While many urological procedures can be safely postponed to limit the exposure of healthcare workers and patients to COVID-19 and conserve medical resources, others – like various cystoscopies – should move forward.
That’s according to recommendations detailed in The Journal of Urology from a collection of urologists from several institutions across the U.S.
They’re not intended to be “strict guidelines,” the authors write, and aren’t endorsed by a medical society or American Urological Association panel. But the framework, gleaned from urologists in different subspecialties, is intended to help triage office-based procedures during the pandemic.
Cystoscopy and ureteral stent removal after ureteroscopy should be performed without delay, according to the recommendations. Diagnostic cystoscopy for gross hematuria, and surveillance cystoscopy for the assessment of response to treatment or surveillance of high-risk non-muscle invasive bladder cancer within six months of initial diagnosis, should also proceed.
Diagnostic cystoscopy for gross hematuria shouldn’t be put off because “diagnostic yield in finding bladder cancer or upper tract malignancy is high in this group.” Regarding surveillance cystoscopy for assessing non-muscle invasive bladder cancer treatment response, there is a high risk of recurrence or progression in the first six months after diagnosis. And cystoscopy and ureteral stent removal after ureteroscopy addresses the risk of encrustation, urinary tract infections, and ongoing symptoms requiring emergency room visit or hospital admission.
Delaying diagnostic cystoscopy for microscopic hematuria with risk factors, including smoking history, for up to three months can be considered unless the patient is symptomatic, according to the authors. In microscopic hematuria without risk factors, diagnostic cystoscopy can be delayed three months or longer.
If it has been at least six months since NMBIC diagnosis, consider delaying surveillance cystoscopy to assess treatment response for as long as three months. In cases of low- to intermediate-risk NMIBC, the procedure could be delayed three to six months.

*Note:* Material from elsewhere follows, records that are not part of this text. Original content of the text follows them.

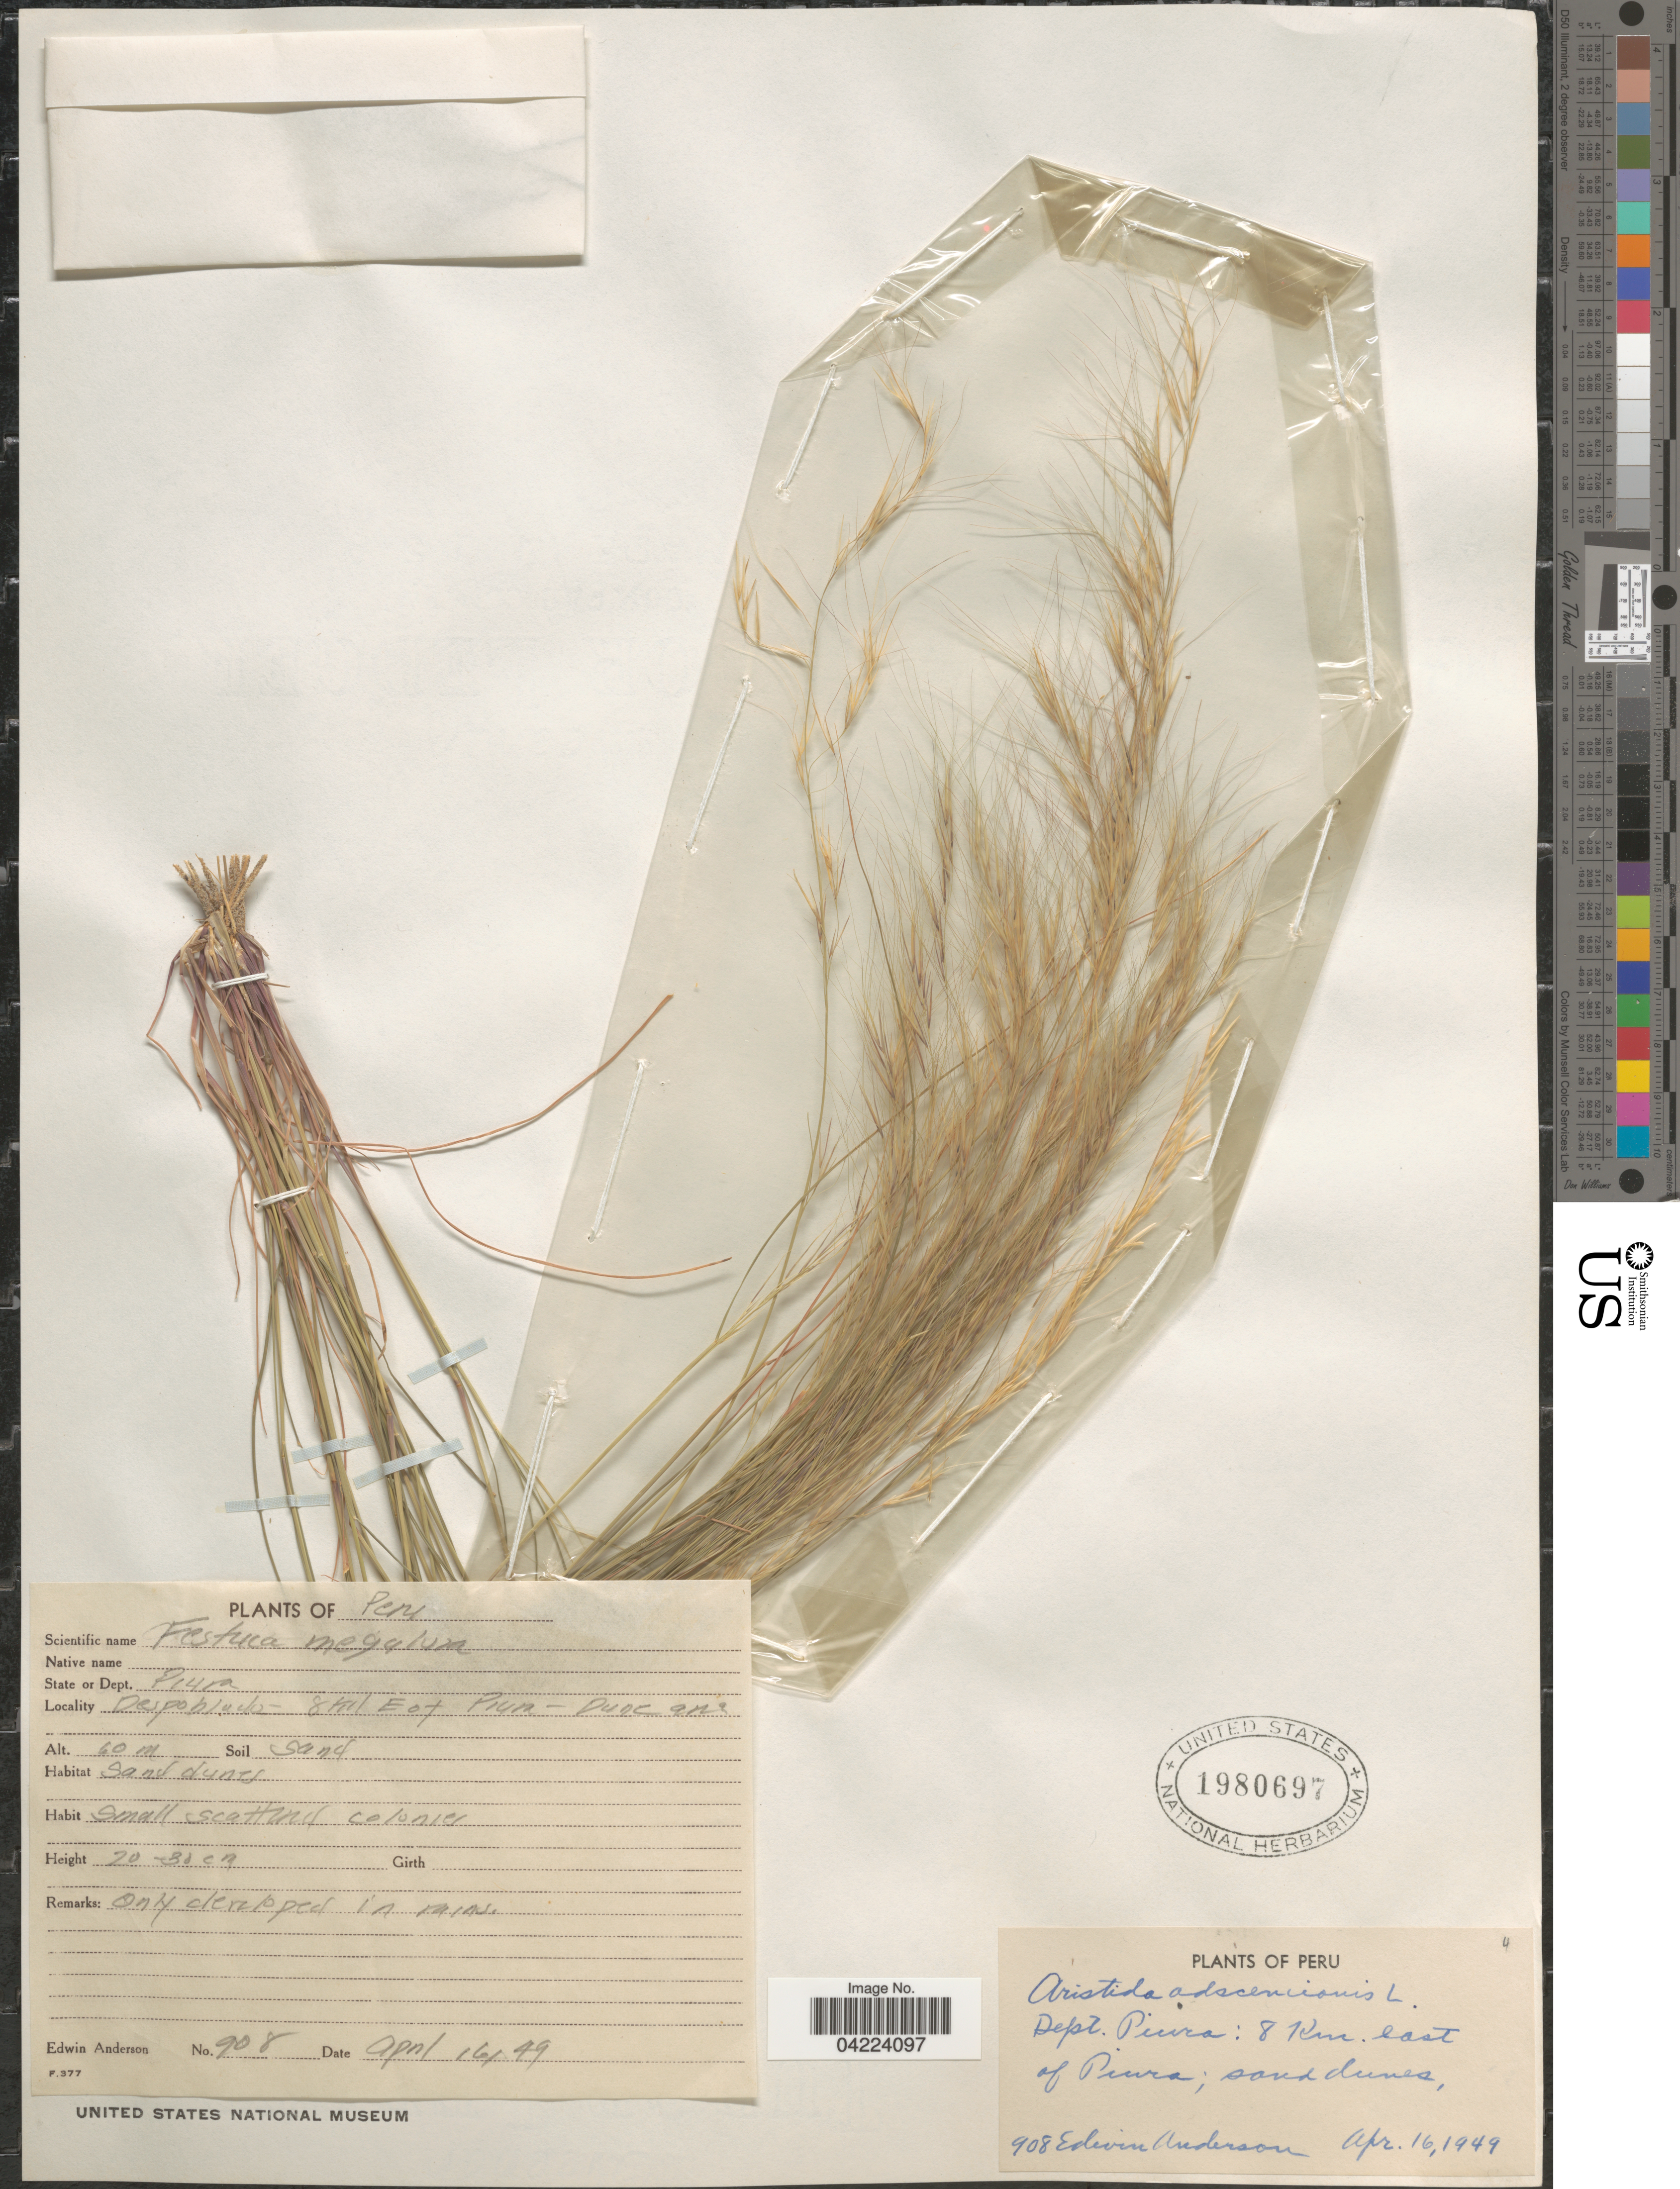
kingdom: Plantae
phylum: Tracheophyta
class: Liliopsida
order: Poales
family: Poaceae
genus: Aristida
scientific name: Aristida adscensionis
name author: L.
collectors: E. Anderson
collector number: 908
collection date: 1949-04-16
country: Peru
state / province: Piura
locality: Dept. Piura: 8 Km. east of Piura.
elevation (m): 60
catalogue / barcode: US 1980697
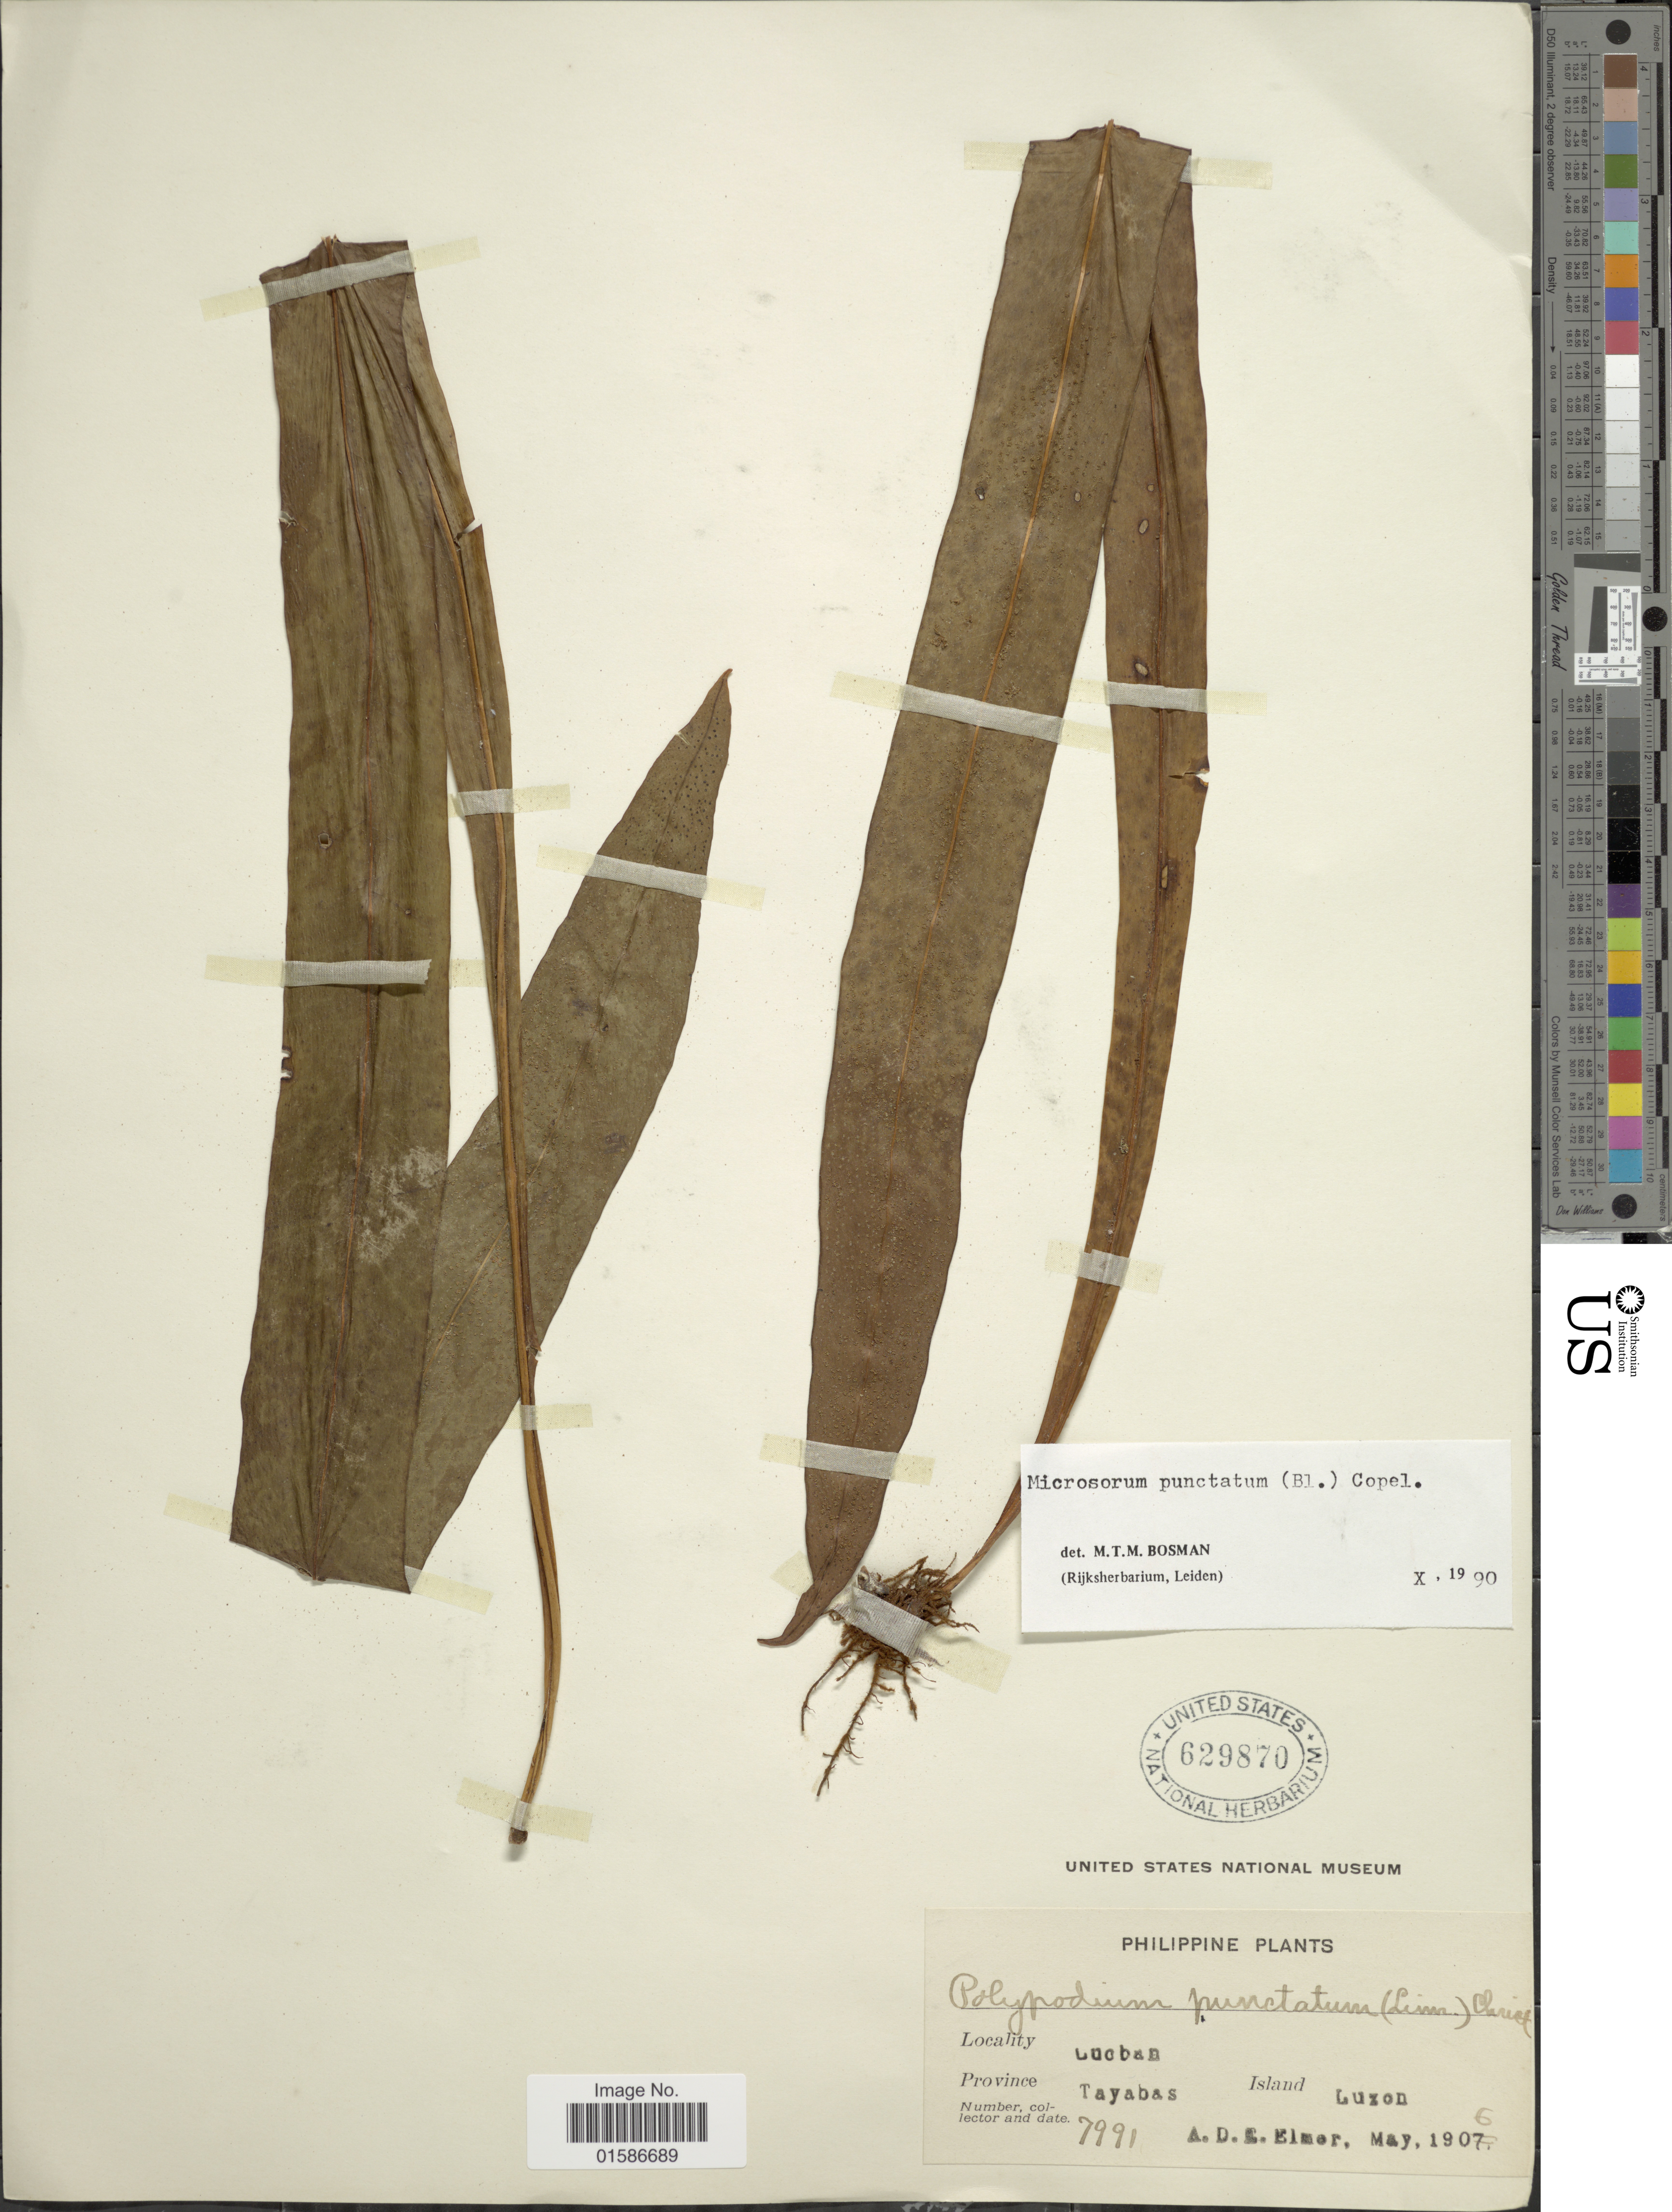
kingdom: Plantae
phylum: Tracheophyta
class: Polypodiopsida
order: Polypodiales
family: Polypodiaceae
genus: Microsorum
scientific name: Microsorum punctatum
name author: (L.) Copel.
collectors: A. D. E. Elmer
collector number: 7991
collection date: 1906-05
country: Philippines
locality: Lucban, Province Tayabas, Island Luzon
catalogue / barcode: US 629870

Triaging procedures is delicate because urological patients are often older and are most at risk of hospitalization or death if diagnosed with COVID-19. Approaches must be tailored to individual settings, with decisions made based on personnel and available resources, “and must always incorporate shared decision making between clinician and patient,” the authors write.
“Every effort should be taken to keep our patients at home, and the rapid expansion of telehealth will allow for many outpatient evaluations to be completed virtually for the foreseeable future,” they add.
Procedures targeted at “the symptomology of conditions,” including stress urinary incontinence, interstitial cystitis, lower urinary tract symptoms, and overactive bladder, can be safely delayed three to six months “depending on individual settings, availability of resources and shared decision making.”